Contractors who face the facts of a Pentagon drawdown see a “vibrant” future. While some contractors have chosen scare tactics, others have been more forthright. Mike Madsen, president of Honeywell’s defense and space division, recently told investors, “We recognize these cuts are going to happen…We’re not really fighting these — they need to occur.” Similarly, Samir Mehta, the president of Sikorsky military systems, said, “It’s very easy to be focused on the short term in the next two to three years, and say, ‘Boy, the meteor’s coming at us and we’re headed for really tough times,’ but if you look at this industry over the next 20-30 years, it’s going to be vibrant.” [Mike Madsen via Marketwatch, 11/19/12. Samir Mehta via Reuters, 11/28/12]
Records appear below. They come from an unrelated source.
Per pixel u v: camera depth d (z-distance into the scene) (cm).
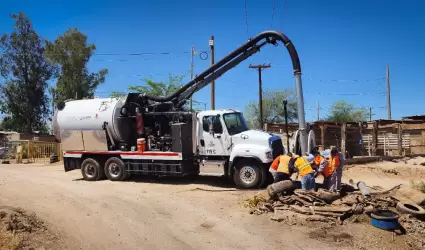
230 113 1436
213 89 2397
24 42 5019
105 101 1638
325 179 1155
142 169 1520
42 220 898
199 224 930
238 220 962
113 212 1023
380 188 1252
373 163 2048
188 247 777
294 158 1165
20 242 721
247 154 1317
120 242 798
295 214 962
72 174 1891
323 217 939
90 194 1268
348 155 2781
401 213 966
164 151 1498
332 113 4944
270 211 1018
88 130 1630
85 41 5125
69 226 884
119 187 1417
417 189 1269
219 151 1398
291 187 1077
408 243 833
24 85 5025
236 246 788
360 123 2925
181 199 1184
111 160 1587
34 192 1296
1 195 1220
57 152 2858
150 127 1596
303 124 1454
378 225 895
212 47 2391
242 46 1586
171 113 1520
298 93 1480
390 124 2852
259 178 1314
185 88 1659
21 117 5069
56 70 5147
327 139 2845
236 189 1332
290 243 812
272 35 1538
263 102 5003
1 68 4969
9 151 3136
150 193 1287
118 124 1579
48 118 5228
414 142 2689
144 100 1642
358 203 993
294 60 1498
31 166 2441
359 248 799
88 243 782
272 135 1375
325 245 806
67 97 4953
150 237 833
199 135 1438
Emerging expert consensus: Pentagon budget will come down, can be wisely reshaped to meet future needs. Gordon Adams outlines an emerging consensus, the latest sign of which is a slew of think tank reports on reshaping Pentagon spending to support a balanced solution to deficit reduction while prioritizing the types of military capabilities required for the 21st century. “Over the past few weeks, think tanks right, left, and center have issued reports that lay out the road to a disciplined defense drawdown, in which they rethink strategy, military force, weapons buying, and management. The reports come from the Stimson Center/Peterson Foundation, the Center for American Progress, the Project on Defense Alternatives, the Center for Strategic and International Studies, and, interestingly, the RAND Corporation. They agree on a surprising number of things, and all of them suggest deep cuts are inevitable.”
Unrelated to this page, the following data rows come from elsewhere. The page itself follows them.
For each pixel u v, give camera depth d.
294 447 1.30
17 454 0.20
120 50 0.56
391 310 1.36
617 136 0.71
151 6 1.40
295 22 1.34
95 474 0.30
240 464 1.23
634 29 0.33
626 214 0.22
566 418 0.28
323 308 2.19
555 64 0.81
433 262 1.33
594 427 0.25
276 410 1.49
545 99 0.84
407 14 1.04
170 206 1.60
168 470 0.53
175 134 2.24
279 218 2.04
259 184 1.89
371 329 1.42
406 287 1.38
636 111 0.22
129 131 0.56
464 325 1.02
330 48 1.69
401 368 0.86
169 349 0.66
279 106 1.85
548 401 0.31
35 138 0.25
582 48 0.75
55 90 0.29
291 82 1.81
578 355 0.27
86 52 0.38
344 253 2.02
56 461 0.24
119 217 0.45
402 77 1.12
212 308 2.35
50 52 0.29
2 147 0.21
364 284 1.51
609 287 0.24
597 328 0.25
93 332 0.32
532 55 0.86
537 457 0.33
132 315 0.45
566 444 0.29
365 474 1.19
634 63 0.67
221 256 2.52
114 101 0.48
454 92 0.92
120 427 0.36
Adams then goes on to sketch the parameters of the emerging consensus regarding the budgetary choices the Pentagon should make to prioritize the right capabilities: “Readers can surf the reports at will. But there are a number of strikingly consistent options they propose: All agree that the days of long-term stabilization operations, nation-building, and insurgent-chasing (read: Iraq and Afghanistan) are over…All of them agree that shrinking U.S. ground forces (Army and Marines) is the easiest and most appropriate way to cope with the new national security challenges in light of fewer resources…All of them would sharply reduce U.S. strategic nuclear forces… All agree that a robust investment in defense research and development is a suitable hedge against the future…All agree that terrorist organizations are not a strategic threat to the United States and do not necessitate a large military force…Virtually all of them, from left to right, call for greater ‘burden-sharing’ from U.S. allies as a way of reducing the U.S. load.” [Gordon Adams, 11/27/12]

What We’re Reading

A roadside bomb struck a minivan in a remote part of southern Afghanistan, killing at least 10 people and wounding 8 more.
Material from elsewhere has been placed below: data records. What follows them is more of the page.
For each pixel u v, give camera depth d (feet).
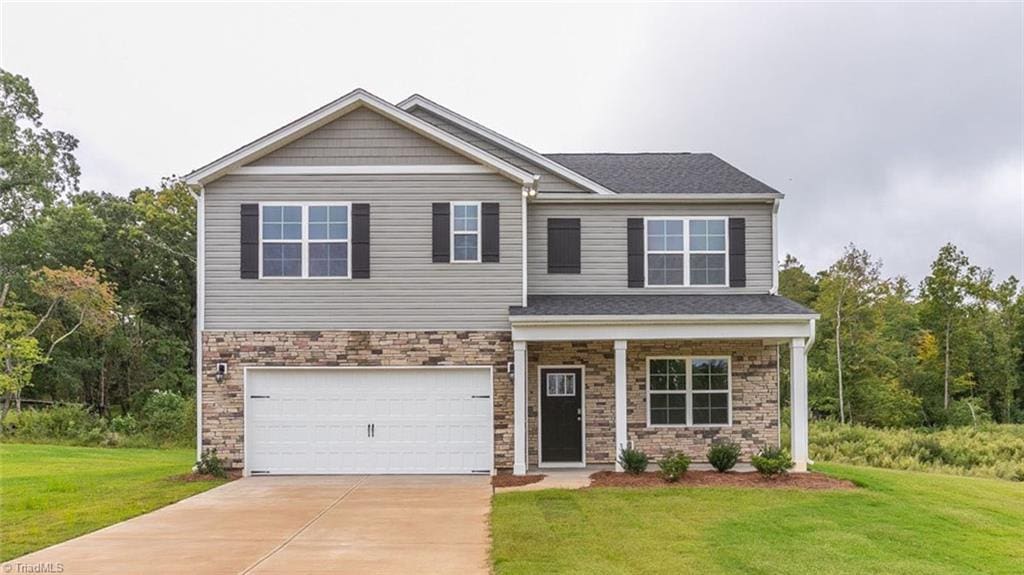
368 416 60.70
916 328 155.63
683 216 66.28
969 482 62.39
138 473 65.05
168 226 151.43
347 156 61.41
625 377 58.59
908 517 44.70
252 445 60.23
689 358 64.34
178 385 153.89
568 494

At least 32 people were killed and more than 120 injured in Iraq, police officials said, as a series of bomb attacks struck the country for a third day.

The UN General Assembly is set by an overwhelming margin to upgrade Palestine to non-voting observer status, despite threats by the United States and Israel to punish the Palestinian Authority by withholding much-needed funds for the West Bank government.

Syrian rebels battled forces loyal to President Bashar al Assad just outside Damascus, forcing the closure of the main airport road.

Three boys ages 12 to 14, who were allegedly due to be trained as suicide bombers, were arrested with their suspected handler in northwest Pakistan.

Egypt’s Islamist-dominated constitutional convention began voting on the 230 articles of the nation’s draft charter, a move that could inflame a political crisis touched off last week when President Mohamed Morsi gave himself sweeping new powers.

North Korea has made further progress in the construction of a new atomic reactor, the UN nuclear chief reported, a facility that may extend the country’s capacity to produce material for nuclear bombs.

European Union foreign ministers say they have agreed to open free trade negotiations with Japan.

Ramush Haradinaj, a former guerrilla fighter in Kosovo who served briefly as prime minister, was acquitted of war crimes for a second time, clearing the way for his return to mainstream politics but angering Serbia.

A Pakistani militant commander who directs attacks against American and allied forces in Afghanistan was wounded in a suicide attack that killed six other people, Pakistani officials said.

Commentary of the Day

Jessica Mathews gives ten predictions for a year of brewing conflict in 2013.

James Fallows argues that overseas jobs might be coming back to America.